----- Belge alıntısı

Gelenekselin öteki ucundaki  din ve tasavvuftan kaynaklanan  inanç  simgeleri ile inanç konuları da şiirimizden  hiç eksik olmamıştır.  Bu kullanım sıklığı, giderek  dinsel ve tasavvufa dayalı  izleklerin  şiirde yer almasının  hiçbir sakıncası olmaması yapay gerçekliğini geliştirmiştir. Tanrıyı, peygamberleri, kahramanları, din ileri gelenlerini cenneti, cehennemi, bayramı, ramazanları, kutsal geceleri....anlatan şiirler yazılmıştır ve bunlar tutulmuştur, kullanılmıştır.

Din ve inanç kökenli  bu yapısallık giderek, şiirimizde bir başka yandan, ‘şiirde izlek bulunmalıdır’ düşüncesini güçlendirmiştir.

----------
----- Sağlanan malzeme

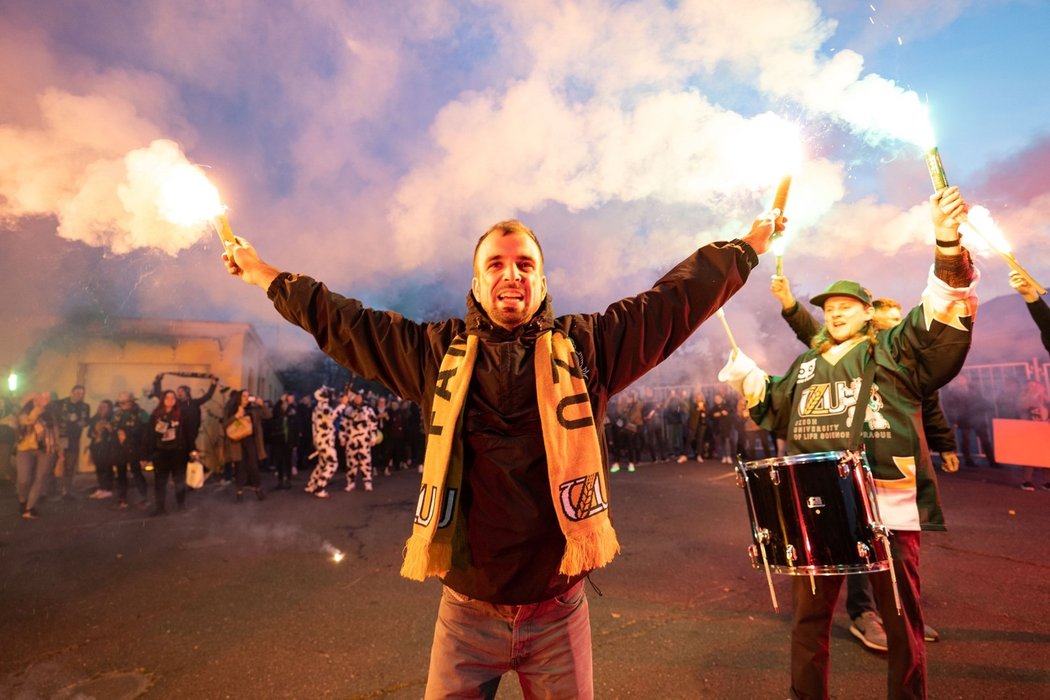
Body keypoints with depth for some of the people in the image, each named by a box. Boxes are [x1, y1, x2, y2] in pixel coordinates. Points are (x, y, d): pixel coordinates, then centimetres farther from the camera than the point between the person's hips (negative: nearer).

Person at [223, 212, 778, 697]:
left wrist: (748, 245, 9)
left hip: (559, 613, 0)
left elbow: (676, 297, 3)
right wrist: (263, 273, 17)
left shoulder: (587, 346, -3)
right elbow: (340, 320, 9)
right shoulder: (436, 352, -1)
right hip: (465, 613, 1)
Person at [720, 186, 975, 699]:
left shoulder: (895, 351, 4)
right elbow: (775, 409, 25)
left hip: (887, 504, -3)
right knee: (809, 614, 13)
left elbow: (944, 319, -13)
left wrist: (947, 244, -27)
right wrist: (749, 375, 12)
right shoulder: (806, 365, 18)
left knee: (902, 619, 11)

----------

Görev listesi:
(1) Şiir ve inanç üzerine olan metindeki şu cümleyi İngilizceye çevirin: "Din ve inanç kökenli bu yapısallık giderek, şiirimizde bir başka yandan, ‘şiirde izlek bulunmalıdır’ düşüncesini güçlendirmiştir."
(2) Şiir ve inanç üzerine olan metni son cümlesinden sonra sürdürün.

Beklenen çıktılar:
(1) On another front, this structurality rooted in religion and faith has gradually strengthened the idea in our poetry that "a poem must have a theme."

(2)
21.yüzyıla girerken her  türlü izlek Türkiye şiirinde yerini almıştır ve izleğe bakılarak  kolaylıkla büyük şiir tanımları yapılabilmektedir.  İzleğin gölgesinde  şiirin yitebileceği kuşkusunu tanıyanlar  azalıyor mu  ne?  Böyle  bir özenin giderek azalması  izleği öne çıkaran, izlek için yazılan; izleğin savunmanlığını  yapan bir şiirin  gelişme ve genişleme olanaklarının  giderek   yayıldığını  göstermektedir.

Şiirin  ekstra  bir alan olması gerçekliğini kovacak bu tanıdık yapılanmanın önce ayrımında olmak ve  sonra da  bilinen bu durumun yeniden   kök salmasını önlemek   gerektiğini düşünüyorum.

 

 

21.yüzyıla girerken  Türkiye şiirinin  geleneksel /tarihsel /dinsel derinliklerle uğraşarak  izleğin gölgesinde, diyalektikten uzak  ve bir tür sayıklama  ürünü gibi alımlanmasının  getirdikleriyle iç içeyiz.  Bu durumun şiirimizde bir sorunlar yumağı oluşturduğunu  anlamak zorundayız.  Sorunları aşmak için  önce onu  tanımak/bilmek gerekmiyor mu ?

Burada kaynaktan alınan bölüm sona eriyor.